On September 2019, Todd Mullis was convicted of first-degree murder in the death of Amy Mullis at the couple’s farm in November 2018. The allegations against Mullis were that he stabbed his wife in rage over an extramarital affair and the possibility of divorce. However, Mr. Mullis maintained his innocence throughout the entire trial and after conviction was soon to request a motion for a new trial due to ineffective assistance and prosecutorial misconduct as his main points.
Our very own criminal defense managing attorney Aaron Hamrock took up the mantle of writing that motion and becoming Mr. Mullis’s new defense. As Mr. Mullis’s new counsel, attorney Hamrock listed several instances of prosecutorial misconduct and ineffective counsel that occurred during Mr. Mullis’s trial. One of his argument was that prosecutor Maureen Hughes used prejudicial language and made false claims against Mullis during a 911 call he made while doing chest compressions on Amy Mullis.
Prosecutor Hughes played the 911 tape in court and cross-examined Mr. Mullis at the trial. After she played the tape, Ms. Hughes asked Mr. Mullis to listen again at the part of the tape where Mr. Mullis is performing chest compressions on Amy Mullis. Once Mr. Mullis re-heard that part of the tape, prosecutor Hughes asked him “Now Todd did you just hear that whisper at the end of that?” He proceeded to answer “Yes.” She then proceeded to question him on what he whispered, and Mr. Mullis answered that he couldn’t hear what was said.
Hughes then played the tape one more time and asked Mr. Mullis “Todd, do you whisper ‘cheating whore’ right there?” Mr. Mullis. Our defense attorney Mr. Hamrock cited this instance in his motion to say that Ms. Hughes specifically and repeatedly suggested to Mr. Mullis that he indicated the decedent in the case was a “cheating whore.” Mr. Hamrock’s argument was that by Hughes suggesting Mr. Mullis said these words, she was indicating a lack of remorse, state-of-mind, or some other inference that would be consistent with him having committed the offense. He then went on to argue that Hughes was reckless and repeatedly used prejudicial terminology when she should have reasonably known the phrase wasn’t in the recording. Additionally, Mr. Hamrock stated that Ms. Hughes displayed prosecutorial misconduct by questioning witnesses about others deceit, distorting testimony, and making unsupported arguments during her closing statement.

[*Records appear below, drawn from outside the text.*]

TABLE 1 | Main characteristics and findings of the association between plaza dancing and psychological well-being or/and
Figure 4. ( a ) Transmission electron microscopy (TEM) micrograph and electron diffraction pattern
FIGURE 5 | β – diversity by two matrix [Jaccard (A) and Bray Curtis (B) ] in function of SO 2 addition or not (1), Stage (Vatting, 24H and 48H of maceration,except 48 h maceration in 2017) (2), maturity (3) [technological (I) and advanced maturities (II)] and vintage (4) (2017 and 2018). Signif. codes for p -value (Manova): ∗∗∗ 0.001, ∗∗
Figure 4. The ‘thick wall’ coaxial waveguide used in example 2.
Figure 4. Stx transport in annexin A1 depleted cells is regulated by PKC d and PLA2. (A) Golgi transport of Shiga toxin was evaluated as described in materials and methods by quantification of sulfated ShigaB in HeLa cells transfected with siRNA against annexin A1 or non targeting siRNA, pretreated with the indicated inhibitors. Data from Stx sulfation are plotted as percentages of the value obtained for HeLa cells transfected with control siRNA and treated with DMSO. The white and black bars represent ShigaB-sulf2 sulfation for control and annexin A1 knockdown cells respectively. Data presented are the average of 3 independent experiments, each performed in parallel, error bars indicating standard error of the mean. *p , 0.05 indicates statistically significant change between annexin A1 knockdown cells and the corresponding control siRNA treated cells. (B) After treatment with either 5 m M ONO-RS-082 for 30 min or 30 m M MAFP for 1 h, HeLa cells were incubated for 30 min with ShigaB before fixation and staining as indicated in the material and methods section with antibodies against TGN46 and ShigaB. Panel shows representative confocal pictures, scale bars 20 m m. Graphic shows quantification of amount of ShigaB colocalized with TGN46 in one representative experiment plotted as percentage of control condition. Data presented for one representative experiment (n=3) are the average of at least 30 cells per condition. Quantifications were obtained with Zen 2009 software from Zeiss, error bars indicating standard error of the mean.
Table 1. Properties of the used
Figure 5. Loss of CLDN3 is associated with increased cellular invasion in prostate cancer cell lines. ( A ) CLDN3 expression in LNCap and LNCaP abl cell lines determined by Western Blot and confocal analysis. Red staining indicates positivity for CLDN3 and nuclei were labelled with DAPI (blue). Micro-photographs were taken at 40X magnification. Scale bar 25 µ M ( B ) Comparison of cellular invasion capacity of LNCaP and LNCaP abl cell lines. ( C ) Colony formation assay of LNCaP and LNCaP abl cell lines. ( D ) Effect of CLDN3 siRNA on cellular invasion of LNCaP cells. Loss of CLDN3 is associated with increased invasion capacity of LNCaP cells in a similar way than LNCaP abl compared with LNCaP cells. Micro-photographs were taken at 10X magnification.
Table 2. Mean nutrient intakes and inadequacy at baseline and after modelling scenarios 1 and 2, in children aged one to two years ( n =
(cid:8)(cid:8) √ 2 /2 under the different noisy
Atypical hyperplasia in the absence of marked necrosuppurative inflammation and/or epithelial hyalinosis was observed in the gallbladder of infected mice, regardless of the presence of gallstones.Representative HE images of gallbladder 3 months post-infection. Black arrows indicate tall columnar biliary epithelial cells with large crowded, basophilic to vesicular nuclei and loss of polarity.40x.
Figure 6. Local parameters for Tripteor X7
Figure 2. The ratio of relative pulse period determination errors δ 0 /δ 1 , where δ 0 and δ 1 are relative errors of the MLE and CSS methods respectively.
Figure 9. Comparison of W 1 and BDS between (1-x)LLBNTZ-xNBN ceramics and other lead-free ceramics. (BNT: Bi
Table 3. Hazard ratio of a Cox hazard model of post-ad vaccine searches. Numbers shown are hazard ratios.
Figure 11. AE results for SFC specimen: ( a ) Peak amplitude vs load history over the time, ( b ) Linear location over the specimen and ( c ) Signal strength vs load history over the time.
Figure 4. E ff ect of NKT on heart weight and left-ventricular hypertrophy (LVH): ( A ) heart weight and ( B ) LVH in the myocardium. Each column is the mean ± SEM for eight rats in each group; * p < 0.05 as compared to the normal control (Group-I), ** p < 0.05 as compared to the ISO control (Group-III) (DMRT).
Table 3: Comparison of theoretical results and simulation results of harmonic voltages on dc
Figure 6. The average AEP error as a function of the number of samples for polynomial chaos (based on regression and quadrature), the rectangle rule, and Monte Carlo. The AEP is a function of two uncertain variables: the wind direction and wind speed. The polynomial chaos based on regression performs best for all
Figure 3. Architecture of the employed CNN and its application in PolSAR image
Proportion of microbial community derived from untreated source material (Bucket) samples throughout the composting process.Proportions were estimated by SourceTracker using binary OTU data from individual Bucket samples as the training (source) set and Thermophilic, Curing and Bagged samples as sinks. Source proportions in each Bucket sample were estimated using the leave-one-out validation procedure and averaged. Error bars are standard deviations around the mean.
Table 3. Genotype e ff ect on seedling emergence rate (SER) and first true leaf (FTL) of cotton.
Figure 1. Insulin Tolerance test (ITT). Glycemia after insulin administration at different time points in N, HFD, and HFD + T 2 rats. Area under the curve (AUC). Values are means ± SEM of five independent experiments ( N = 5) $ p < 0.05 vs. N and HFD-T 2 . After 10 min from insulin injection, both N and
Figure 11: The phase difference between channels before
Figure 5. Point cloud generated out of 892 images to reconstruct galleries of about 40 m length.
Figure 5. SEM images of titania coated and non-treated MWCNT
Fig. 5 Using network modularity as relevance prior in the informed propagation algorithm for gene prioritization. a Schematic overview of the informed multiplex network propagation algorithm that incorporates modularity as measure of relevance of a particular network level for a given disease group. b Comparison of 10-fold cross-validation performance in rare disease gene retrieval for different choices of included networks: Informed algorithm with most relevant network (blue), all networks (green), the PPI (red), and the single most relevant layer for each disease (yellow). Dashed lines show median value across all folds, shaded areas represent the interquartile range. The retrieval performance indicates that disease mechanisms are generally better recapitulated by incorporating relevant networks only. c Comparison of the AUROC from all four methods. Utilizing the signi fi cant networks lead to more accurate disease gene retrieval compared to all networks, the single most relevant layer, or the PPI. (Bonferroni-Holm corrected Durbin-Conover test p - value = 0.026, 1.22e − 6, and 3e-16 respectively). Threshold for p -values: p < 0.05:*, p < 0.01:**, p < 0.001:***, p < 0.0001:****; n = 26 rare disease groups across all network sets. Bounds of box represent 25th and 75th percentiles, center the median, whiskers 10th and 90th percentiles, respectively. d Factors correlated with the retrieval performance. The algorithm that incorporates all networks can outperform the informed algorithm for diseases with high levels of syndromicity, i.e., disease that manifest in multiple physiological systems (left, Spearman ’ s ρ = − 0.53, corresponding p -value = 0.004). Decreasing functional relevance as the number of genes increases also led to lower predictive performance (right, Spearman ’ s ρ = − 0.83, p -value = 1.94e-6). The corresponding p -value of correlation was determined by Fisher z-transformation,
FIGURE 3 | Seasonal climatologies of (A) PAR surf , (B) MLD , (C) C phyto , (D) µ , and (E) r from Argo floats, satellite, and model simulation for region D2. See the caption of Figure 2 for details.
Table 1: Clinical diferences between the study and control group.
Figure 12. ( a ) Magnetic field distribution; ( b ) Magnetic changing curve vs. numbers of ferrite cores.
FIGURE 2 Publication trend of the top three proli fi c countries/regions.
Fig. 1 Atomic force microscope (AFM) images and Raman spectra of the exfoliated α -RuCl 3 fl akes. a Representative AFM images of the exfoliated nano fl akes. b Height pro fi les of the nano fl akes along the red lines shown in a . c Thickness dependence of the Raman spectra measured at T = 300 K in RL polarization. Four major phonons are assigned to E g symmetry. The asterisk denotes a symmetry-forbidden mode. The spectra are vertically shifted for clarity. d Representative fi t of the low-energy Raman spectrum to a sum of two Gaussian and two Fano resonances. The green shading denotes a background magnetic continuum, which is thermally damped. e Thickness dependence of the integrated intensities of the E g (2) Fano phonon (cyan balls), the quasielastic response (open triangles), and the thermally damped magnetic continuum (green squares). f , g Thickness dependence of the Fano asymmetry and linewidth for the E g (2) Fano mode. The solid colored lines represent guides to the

Another issue regarding Mr. Mullis’s trial that Mr. Hamrock addressed was regarding ineffective assistance of counsel. Throughout the arrest and trial, Mr. Mullis never claimed he was guilty of murder or that Amy was murdered at all. It was found when discussing the matter with Mr. Mullis and through court documents that Mr. Mullis’s trial attorney blatantly disregarded his specific guidance to not acknowledge Amy Mullis’s death due to homicide. Mr. Hamrock also argued that Mr. Mullis never told his trial counsel at that time they could concede an essential element of the crime he was accused of. By saying Amy Mullis’s death was a murder, Mr. Hamrock argued, Mullis’s former counsel were conceding an essential element the government would have had to prove beyond a reasonable doubt if they hadn’t conceded.
The above arguments were only a few examples cited from Mr. Mullis’s defense. Unfortunately, the motion was denied. However, that hasn’t stopped the legal team at McCarthy & Hamrock, P.C. Once they were able to, Mr. Hamrock and Robert Larson filed a notice of appeal on September 9th, 2020. The appeal seeks to overturn Mr. Mullis’s conviction and have the case sent back for a new trial for the same reasons set forth in their previous motion. While the appeal makes its way through the court system, the attorneys at McCarthy & Hamrock, P.C. have been hard at work preparing for the case.